“Will you help me?” I ask again, my voice barely above a whisper.

She’s quiet for a long moment, studying first me and then the ground intently. Finally, she lifts her gaze to mine, and something in my chest constricts at the fire I see there. “Yes,” she says. “I’ll help you overthrow your prince.”

“Thank—”

“But,” she interrupts, “only if Izzy agrees. I won’t do this without her full consent.”

Relief floods through me, followed immediately by guilt at how much her conditional acceptance means. I incline my head, frost falling from my hair. “Of course. I would expect nothing less.”

“And if she says no?”

“Then we’ll find another way.”

“Okay. Good.”

Her words should bring only triumph. I’ve won her agreement, if only conditionally—the first crucial step in my plans. Instead, the relief flooding through me is tinged with a guilt so sharp it steals my breath.

“Lara,” I breathe, and for a heartbeat I consider telling her everything. About the crown. About her true heritage. About what the spell will require.

But then she shivers, and I realize how cold the maze has grown. Ice coats every surface, our breath clouding between us. Even her Icecaix blood can’t completely protect her from this level of cold.

I step back, letting my hands fall away from her. The loss of contact feels like tearing open a wound.

“We should return to the manor,” I say, my voice rougher than intended. “You’re freezing.”

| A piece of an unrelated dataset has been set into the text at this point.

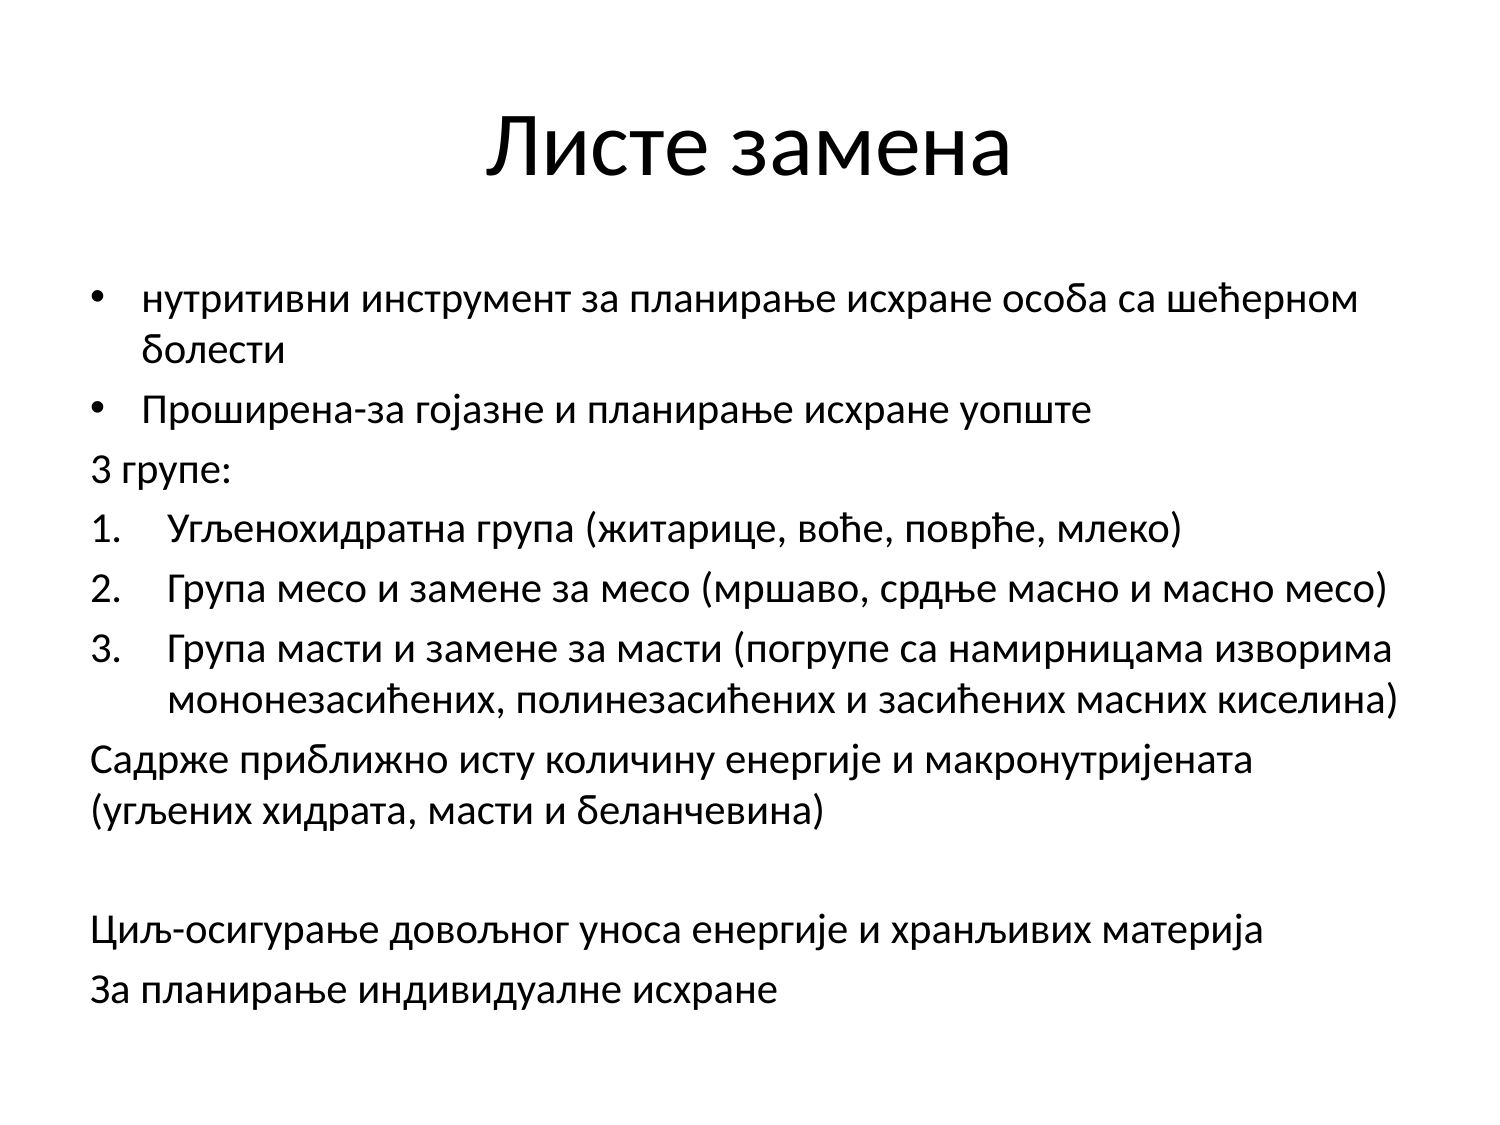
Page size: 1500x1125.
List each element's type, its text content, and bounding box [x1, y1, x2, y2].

title Листе замена [75, 45, 1425, 233]
list нутритивни инструмент за планирање исхране особа са шећерном болести Проширена-за гојазне и планирање исхране уопште 3 групе: Угљенохидратна група (житарице, воће, поврће, млеко) Група месо и замене за месо (мршаво, срдње масно и масно месо) Група масти и замене за масти (погрупе са намирницама изворима мононезасићених, полинезасићених и засићених масних киселина) Садрже приближно исту количину енергије и макронутријената (угљених хидрата, масти и беланчевина) Циљ-осигурање довољног уноса енергије и хранљивих материја За планирање индивидуалне исхране [75, 262, 1425, 1071]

“I’m fine.” But her arms wrap around herself, and I have to clench my fists against the urge to pull her close again, to warm her with my body even as my magic continues to leak cold into the air around us.

The ice maze shimmers around us, its walls catching and reflecting the light like the facets of a diamond. Like the fractured pieces of my own heart, trying to find a way to reconcile duty with desire.

Every surface shows us reflected back infinitely—the duke and his captive, the monster and his prey, the liar and the deceived.

I’ve gotten what I came for. Lara’s agreement to help.

The first step toward saving my world.

So why does victory taste so bitter on my tongue? Why does each beat of my heart feel like it’s pumping poison through my veins?

“Come,” I say, gesturing for her to precede me back through the maze. “Before you freeze entirely.”

She gives me a look I can’t quite interpret before starting down the path. I follow a step behind, watching how the remaining golden sparks from her magic dance in her wake, melting tiny spots in the frost I’ve left everywhere.

Fire and ice.

Life and death.

Truth and lies.

How many more paradoxes can I hold within myself before they tear me apart?

Ultimately, I decide, it doesn’t matter.

Let them rip me to shreds—as long as I can find a way to save her from the destiny heading toward us in a collision course I charted the moment I bought her.

CHAPTER 34

LARA

The walk back to Starfrost Manor feels endless, my legs shaky from everything that’s happened.